Menurutnya, penerapan pilkada dan pileg berbeda dengan Pilpres yang dimandatkan konstitusi agar dipilih secara langsung oleh rakyat. Amanat tersebut tertuang dalam Pasal 6 ayat (1) UUD 1945 yang menyebutkan, “Presiden dan Wakil Presiden dipilih dalam satu pasangan secara langsung oleh rakyat”. Sementara mekanisme pemilihan pilkada dituangkan dalam Pasal 18 ayat (4) UUD 1945 yang menyebutkan, “Gubernur, Bupati, dan Walikota masing-masing sebagai kepala pemerintah daerah provinsi, kabupaten, dan kota dipilih secara demokratis”.

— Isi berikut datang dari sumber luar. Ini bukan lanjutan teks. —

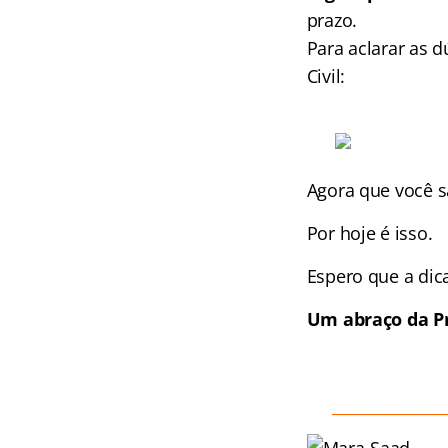
prazo.
Para aclarar as 
Civil:
Agora que você sa
Por hoje é isso.
Espero que a dica 
Um abraço da P
_______________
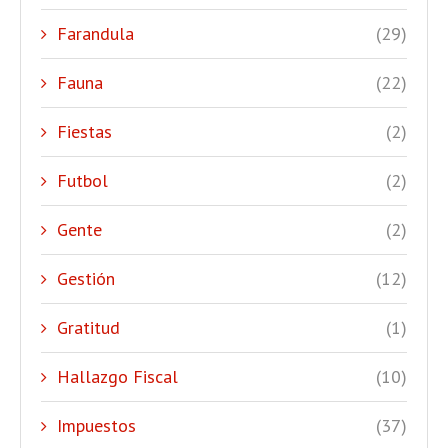
Farandula
(29)
Fauna
(22)
Fiestas
(2)
Futbol
(2)
Gente
(2)
Gestión
(12)
Gratitud
(1)
Hallazgo Fiscal
(10)
Impuestos
(37)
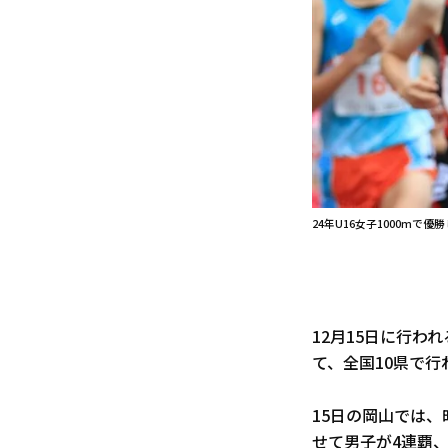
24年U16女子1000mで優
12月15日に行わ
て、全国10県で行
15日の岡山では
せて男子が4連覇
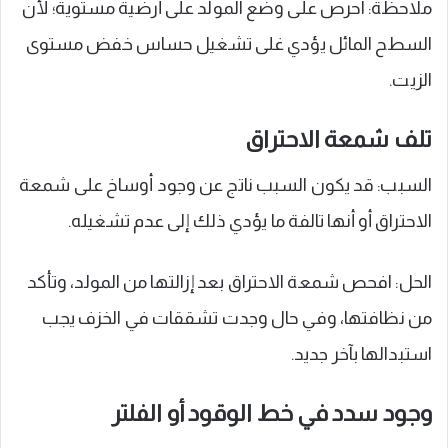
ملاحظة: احرص على وضع المولد على أرضية مستوية؛ لأن
السطح المائل يؤدي غلى تشغيل حساس خفض مستوى
الزيت.
تلف شمعة الاحتراق
السبب: قد يكون السبب ناتج عن وجود أوساخ على شمعة
الاحتراق أو أنها تالفة ما يؤدي ذلك إلى عدم تشغيله.
الحل: افحص شمعة الاحتراق بعد إزالتها من المولد، وتأكد
من نظافتها، وفي حال وجدت تشققات في الخزف يجب
استبدالها بآخر جديد.
وجود سدد في خط الوقود أو الفلتر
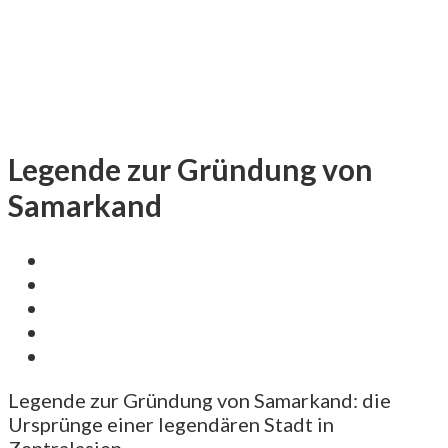
Legende zur Gründung von
Samarkand
Legende zur Gründung von Samarkand: die
Ursprünge einer legendären Stadt in
Zentralasien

Sedangkan mekanisme pileg, pengaturannya diatur dalam Pasal 19 ayat (1) UUD 1945 yang menyebutkan, “Anggota Dewan Perwakilan Rakyat dipilih melalui pemilihan umum”. Menurutnya, semua elemen masyarakat dan kelompok akademis dapat mengkaji dan menafsirkan rumusan pasal-pasal konstitusi tersebut.

“Apakah bisa mengembalikan pemilihan kepala daerah melalui DPRD ataupun Pileg dengan sistem tertutup seperti dahulu,” kata dia.

Politisi Golkar itu berpandangan dengan mengembalikan pilkada dengan mekanisme melalui perwakilan maupun pileg dengan sistem tertutup dapat meminimalisir terjadinya tindak pidana korupsi, politik uang dan tingginya biaya politik. Karenanya, kata Bamsoet begitu biasa disapa, dapat menyelamatkan demokrasi Pancasila. Setidaknya agar tidak terjebak dalam demokrasi angka yang berdampak pada demokrasi komersialisasi, kapitalisasi, dan ujungnya oligarki.